Question: Discuss the different views of myth in
Chapter 4 of Livingston, and state with which view do you agree the most and why?
5.
Question (in three parts): 1. Is religious Fundamentalism in the end a desperate attempt to preserve the old order by peoples, groups, or societies (in America and the Muslim world) that cannot accept the modern world and choose to live in discredited and obsolete worldview? 2. Or is it the only way religion can be saved from the destructive critique of scientific naturalism? 3. Is there a middle way that is neither naturalistic nor fundamentalist? For example, Are thinkers like Heidegger, Otto, and Eliade perhaps giving us an alternative to both naturalism and fundamentalism, or are their positions too vague or give up too much to naturalism to be taken seriously as an alternative worthy of our consideration? (For this question you must read
Livingston, Chapter 14.)
6. Ritual is arguably one of the most important categories of religion, even more than belief in a god. Many Jews who do not believe in God yet are observant Jews (that are Orthodox in practice but not in belief). Buddhists are atheists yet have developed elaborate rituals through the centuries.
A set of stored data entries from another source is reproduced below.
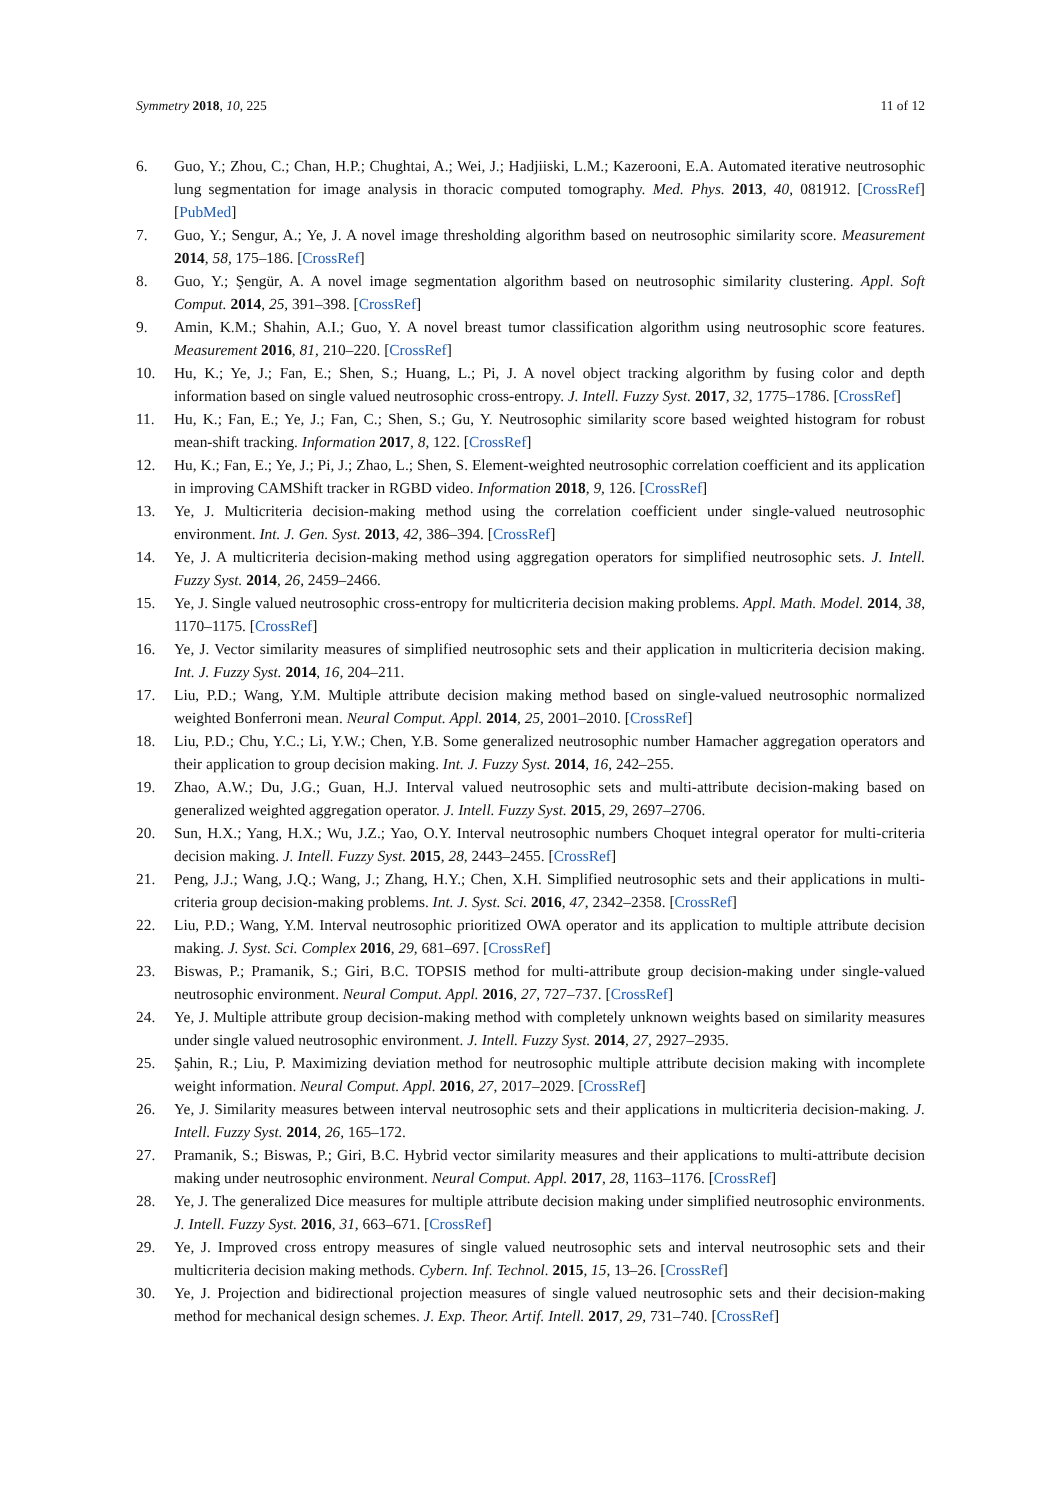Symmetry 2018, 10, 225 11 of 12
6. Guo, Y.; Zhou, C.; Chan, H.P.; Chughtai, A.; Wei, J.; Hadjiiski, L.M.; Kazerooni, E.A. Automated iterative neutrosophic lung segmentation for image analysis in thoracic computed tomography. Med. Phys. 2013, 40, 081912. [CrossRef] [PubMed]
7. Guo, Y.; Sengur, A.; Ye, J. A novel image thresholding algorithm based on neutrosophic similarity score. Measurement 2014, 58, 175–186. [CrossRef]
8. Guo, Y.; Şengür, A. A novel image segmentation algorithm based on neutrosophic similarity clustering. Appl. Soft Comput. 2014, 25, 391–398. [CrossRef]
9. Amin, K.M.; Shahin, A.I.; Guo, Y. A novel breast tumor classification algorithm using neutrosophic score features. Measurement 2016, 81, 210–220. [CrossRef]
10. Hu, K.; Ye, J.; Fan, E.; Shen, S.; Huang, L.; Pi, J. A novel object tracking algorithm by fusing color and depth information based on single valued neutrosophic cross-entropy. J. Intell. Fuzzy Syst. 2017, 32, 1775–1786. [CrossRef]
11. Hu, K.; Fan, E.; Ye, J.; Fan, C.; Shen, S.; Gu, Y. Neutrosophic similarity score based weighted histogram for robust mean-shift tracking. Information 2017, 8, 122. [CrossRef]
12. Hu, K.; Fan, E.; Ye, J.; Pi, J.; Zhao, L.; Shen, S. Element-weighted neutrosophic correlation coefficient and its application in improving CAMShift tracker in RGBD video. Information 2018, 9, 126. [CrossRef]
13. Ye, J. Multicriteria decision-making method using the correlation coefficient under single-valued neutrosophic environment. Int. J. Gen. Syst. 2013, 42, 386–394. [CrossRef]
14. Ye, J. A multicriteria decision-making method using aggregation operators for simplified neutrosophic sets. J. Intell. Fuzzy Syst. 2014, 26, 2459–2466.
15. Ye, J. Single valued neutrosophic cross-entropy for multicriteria decision making problems. Appl. Math. Model. 2014, 38, 1170–1175. [CrossRef]
16. Ye, J. Vector similarity measures of simplified neutrosophic sets and their application in multicriteria decision making. Int. J. Fuzzy Syst. 2014, 16, 204–211.
17. Liu, P.D.; Wang, Y.M. Multiple attribute decision making method based on single-valued neutrosophic normalized weighted Bonferroni mean. Neural Comput. Appl. 2014, 25, 2001–2010. [CrossRef]
18. Liu, P.D.; Chu, Y.C.; Li, Y.W.; Chen, Y.B. Some generalized neutrosophic number Hamacher aggregation operators and their application to group decision making. Int. J. Fuzzy Syst. 2014, 16, 242–255.
19. Zhao, A.W.; Du, J.G.; Guan, H.J. Interval valued neutrosophic sets and multi-attribute decision-making based on generalized weighted aggregation operator. J. Intell. Fuzzy Syst. 2015, 29, 2697–2706.
20. Sun, H.X.; Yang, H.X.; Wu, J.Z.; Yao, O.Y. Interval neutrosophic numbers Choquet integral operator for multi-criteria decision making. J. Intell. Fuzzy Syst. 2015, 28, 2443–2455. [CrossRef]
21. Peng, J.J.; Wang, J.Q.; Wang, J.; Zhang, H.Y.; Chen, X.H. Simplified neutrosophic sets and their applications in multi-criteria group decision-making problems. Int. J. Syst. Sci. 2016, 47, 2342–2358. [CrossRef]
22. Liu, P.D.; Wang, Y.M. Interval neutrosophic prioritized OWA operator and its application to multiple attribute decision making. J. Syst. Sci. Complex 2016, 29, 681–697. [CrossRef]
23. Biswas, P.; Pramanik, S.; Giri, B.C. TOPSIS method for multi-attribute group decision-making under single-valued neutrosophic environment. Neural Comput. Appl. 2016, 27, 727–737. [CrossRef]
24. Ye, J. Multiple attribute group decision-making method with completely unknown weights based on similarity measures under single valued neutrosophic environment. J. Intell. Fuzzy Syst. 2014, 27, 2927–2935.
25. Şahin, R.; Liu, P. Maximizing deviation method for neutrosophic multiple attribute decision making with incomplete weight information. Neural Comput. Appl. 2016, 27, 2017–2029. [CrossRef]
26. Ye, J. Similarity measures between interval neutrosophic sets and their applications in multicriteria decision-making. J. Intell. Fuzzy Syst. 2014, 26, 165–172.
27. Pramanik, S.; Biswas, P.; Giri, B.C. Hybrid vector similarity measures and their applications to multi-attribute decision making under neutrosophic environment. Neural Comput. Appl. 2017, 28, 1163–1176. [CrossRef]
28. Ye, J. The generalized Dice measures for multiple attribute decision making under simplified neutrosophic environments. J. Intell. Fuzzy Syst. 2016, 31, 663–671. [CrossRef]
29. Ye, J. Improved cross entropy measures of single valued neutrosophic sets and interval neutrosophic sets and their multicriteria decision making methods. Cybern. Inf. Technol. 2015, 15, 13–26. [CrossRef]
30. Ye, J. Projection and bidirectional projection measures of single valued neutrosophic sets and their decision-making method for mechanical design schemes. J. Exp. Theor. Artif. Intell. 2017, 29, 731–740. [CrossRef]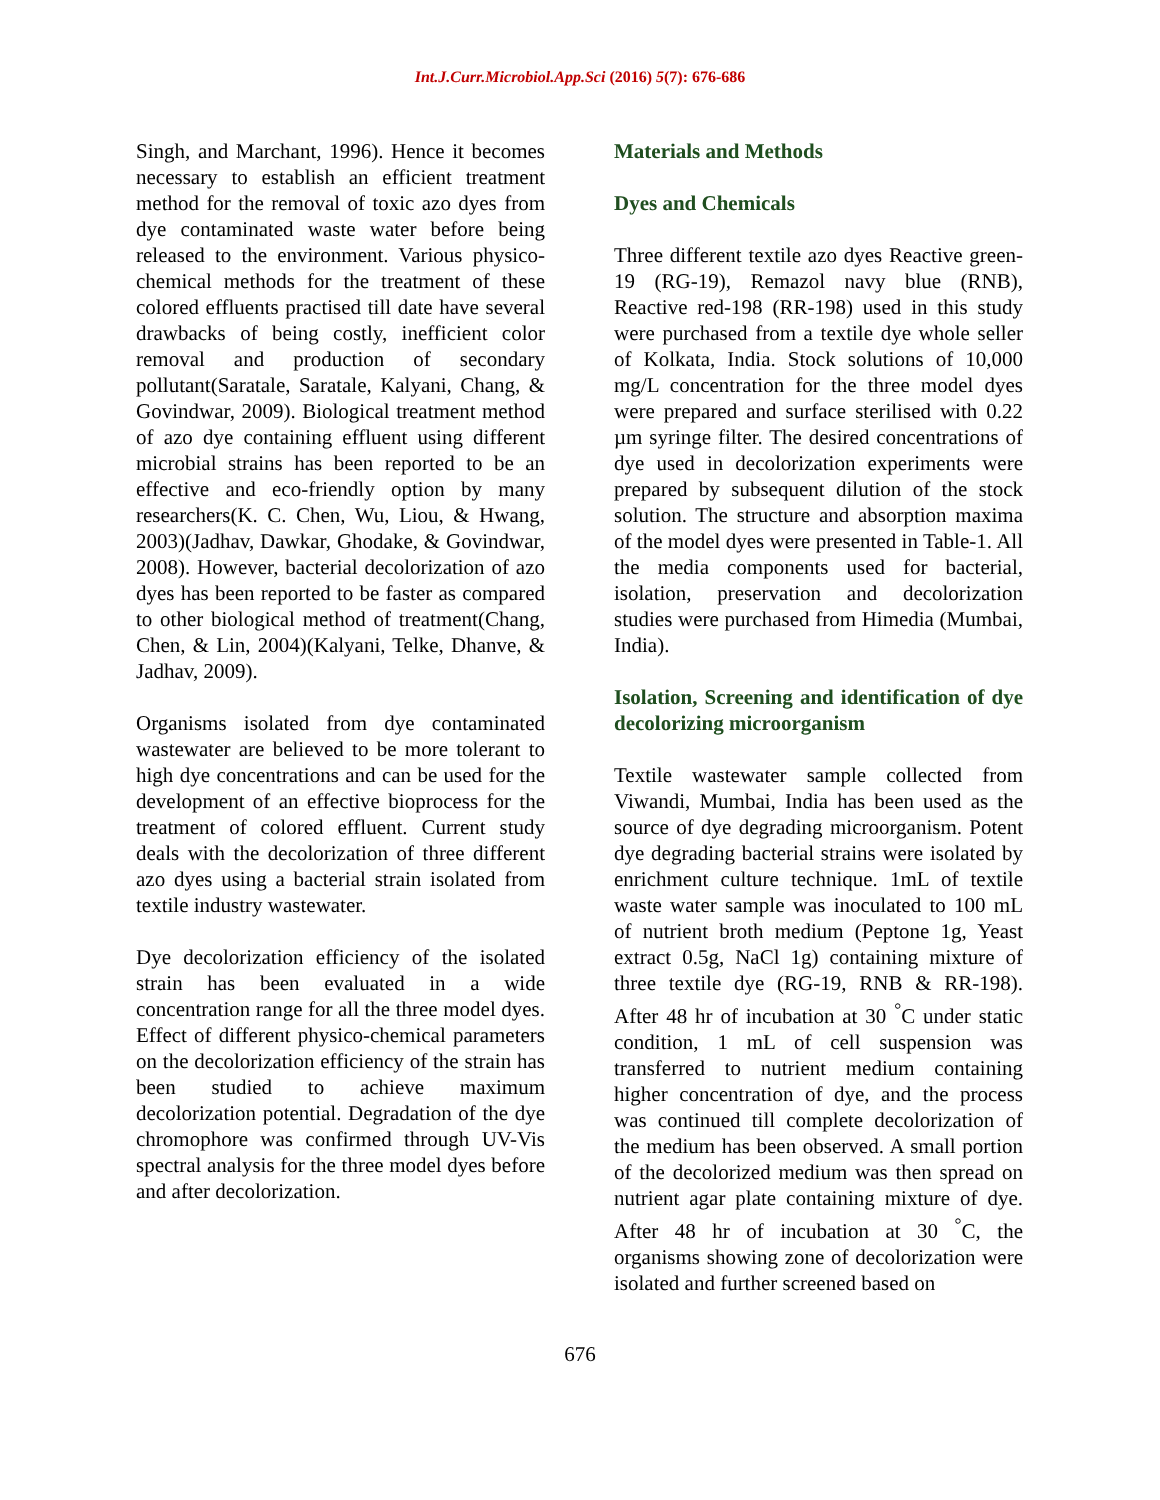Int.J.Curr.Microbiol.App.Sci (2016) 5(7): 676-686
Singh, and Marchant, 1996). Hence it becomes necessary to establish an efficient treatment method for the removal of toxic azo dyes from dye contaminated waste water before being released to the environment. Various physico-chemical methods for the treatment of these colored effluents practised till date have several drawbacks of being costly, inefficient color removal and production of secondary pollutant(Saratale, Saratale, Kalyani, Chang, & Govindwar, 2009). Biological treatment method of azo dye containing effluent using different microbial strains has been reported to be an effective and eco-friendly option by many researchers(K. C. Chen, Wu, Liou, & Hwang, 2003)(Jadhav, Dawkar, Ghodake, & Govindwar, 2008). However, bacterial decolorization of azo dyes has been reported to be faster as compared to other biological method of treatment(Chang, Chen, & Lin, 2004)(Kalyani, Telke, Dhanve, & Jadhav, 2009).
Organisms isolated from dye contaminated wastewater are believed to be more tolerant to high dye concentrations and can be used for the development of an effective bioprocess for the treatment of colored effluent. Current study deals with the decolorization of three different azo dyes using a bacterial strain isolated from textile industry wastewater.
Dye decolorization efficiency of the isolated strain has been evaluated in a wide concentration range for all the three model dyes. Effect of different physico-chemical parameters on the decolorization efficiency of the strain has been studied to achieve maximum decolorization potential. Degradation of the dye chromophore was confirmed through UV-Vis spectral analysis for the three model dyes before and after decolorization.
Materials and Methods
Dyes and Chemicals
Three different textile azo dyes Reactive green-19 (RG-19), Remazol navy blue (RNB), Reactive red-198 (RR-198) used in this study were purchased from a textile dye whole seller of Kolkata, India. Stock solutions of 10,000 mg/L concentration for the three model dyes were prepared and surface sterilised with 0.22 µm syringe filter. The desired concentrations of dye used in decolorization experiments were prepared by subsequent dilution of the stock solution. The structure and absorption maxima of the model dyes were presented in Table-1. All the media components used for bacterial, isolation, preservation and decolorization studies were purchased from Himedia (Mumbai, India).
Isolation, Screening and identification of dye decolorizing microorganism
Textile wastewater sample collected from Viwandi, Mumbai, India has been used as the source of dye degrading microorganism. Potent dye degrading bacterial strains were isolated by enrichment culture technique. 1mL of textile waste water sample was inoculated to 100 mL of nutrient broth medium (Peptone 1g, Yeast extract 0.5g, NaCl 1g) containing mixture of three textile dye (RG-19, RNB & RR-198). After 48 hr of incubation at 30 <sup>°</sup>C under static condition, 1 mL of cell suspension was transferred to nutrient medium containing higher concentration of dye, and the process was continued till complete decolorization of the medium has been observed. A small portion of the decolorized medium was then spread on nutrient agar plate containing mixture of dye. After 48 hr of incubation at 30 <sup>°</sup>C, the organisms showing zone of decolorization were isolated and further screened based on
676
In China Hsun Tzu and Confucius exalted the role of ritual (Li) even when they themselves may have harbored doubts about the supernatural.
Question (in three parts):
1. What is the most important function of ritual? 2. What is it about
ritual
that makes it such a central aspect of religion, and perhaps the most important aspect? 3. In what sense can it be said that not God or gods but
ritual is the true creator of humanity and society and
the most significant element in religon? (For this question you must read
Livingston, Chapter 5, “Sacred Ritual”;
Pals chapters on
Durkheim and Eliade; Geertz’s discussion of ritual at the top of page 272 in Pals is also quite useful in thinking about this question, as well as skimming “Religion as a Cultural System” posted on Canvas for references to ritual, the essay which is the basis for Pals’s exposition of Geertz).